Lucy Annie - I really liked Extremely Loud and Incredibly Close. I think it's better too.

Amy - I lacked patience in the beginning too. I took it to Denver with me and always found myself finding other things to do besides read (which, you know, is not the norm). I decided it was because Alex's use of English was so hard to read that I felt frustrated when reading, instead of relaxed. I think there are a few quotes that you might like, like "Brod's life was a slow realization that the world was not for her, and that for whatever reason, she would never be happy and honest at the same time. She felt as if she were brimming, always producing and hoarding more love inside her.
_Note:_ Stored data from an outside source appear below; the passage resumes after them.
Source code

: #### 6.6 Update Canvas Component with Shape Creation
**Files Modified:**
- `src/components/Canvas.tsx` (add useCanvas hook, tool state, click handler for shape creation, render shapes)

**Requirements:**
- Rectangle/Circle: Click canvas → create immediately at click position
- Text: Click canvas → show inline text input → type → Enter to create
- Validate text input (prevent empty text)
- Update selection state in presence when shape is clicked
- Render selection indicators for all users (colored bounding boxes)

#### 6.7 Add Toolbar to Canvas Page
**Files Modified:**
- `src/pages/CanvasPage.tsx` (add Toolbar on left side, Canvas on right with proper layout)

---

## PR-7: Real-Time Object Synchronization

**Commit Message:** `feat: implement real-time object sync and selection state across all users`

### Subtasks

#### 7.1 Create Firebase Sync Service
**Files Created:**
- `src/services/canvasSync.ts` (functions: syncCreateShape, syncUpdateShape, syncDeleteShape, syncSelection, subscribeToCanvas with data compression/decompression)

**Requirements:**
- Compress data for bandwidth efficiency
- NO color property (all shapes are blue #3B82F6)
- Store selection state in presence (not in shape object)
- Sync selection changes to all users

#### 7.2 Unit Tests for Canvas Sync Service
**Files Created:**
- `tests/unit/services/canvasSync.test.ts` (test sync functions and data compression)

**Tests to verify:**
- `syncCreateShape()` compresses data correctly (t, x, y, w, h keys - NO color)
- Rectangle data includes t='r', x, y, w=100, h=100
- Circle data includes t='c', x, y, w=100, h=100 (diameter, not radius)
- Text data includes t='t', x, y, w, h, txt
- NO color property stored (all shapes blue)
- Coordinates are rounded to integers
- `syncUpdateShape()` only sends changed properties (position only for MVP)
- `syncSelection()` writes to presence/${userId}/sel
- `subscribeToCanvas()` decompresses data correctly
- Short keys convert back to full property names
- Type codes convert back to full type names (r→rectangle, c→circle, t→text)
But there was no release...

So she had to satisfy herself with the idea of love--loving the loving of things whose existence she didn't care at all about. Love itself became the object of her love. She loved herself in love, she loved loving love, as love loves loving, and was able, in that way, to reconcile herself with a world that fell so short of what she would have hoped for. It was not the world that was the great and saving lie, but her willingness to make it beautiful and fair, to live a once-removed life, in a world once-removed from the one in which everyone else seemed to exit."

and

"I love you also means I love you more than anyone loves you, or has loved you, or will love you, and also, I love you in a way that no one loves you, or has loved you, or will love you, and also, I love you in a way that I love no one else, and never have loved anyone else, and never will love anyone else. "

and

"One day you will do things for me that you hate. That is what it means to be family."

Foer has a gift with words. But even with his awesome words, the confusion stole away a great book. For me. But a great many people really liked this book. Famous people. People whose opinions probably matter more:)


amy gretchen Now see Lucy you are making it sound more appealing, love the quotes. Maybe I should give it another try... Yes, Foer does have a gift for words.


Lucy I thought you might enjoy those quotes. Perhaps you can just hold onto those and be satisfied. Save yourself the trouble???:)


Carson I’m surprised you rated this so high. I’m planning on burning the book for its abomination of literature.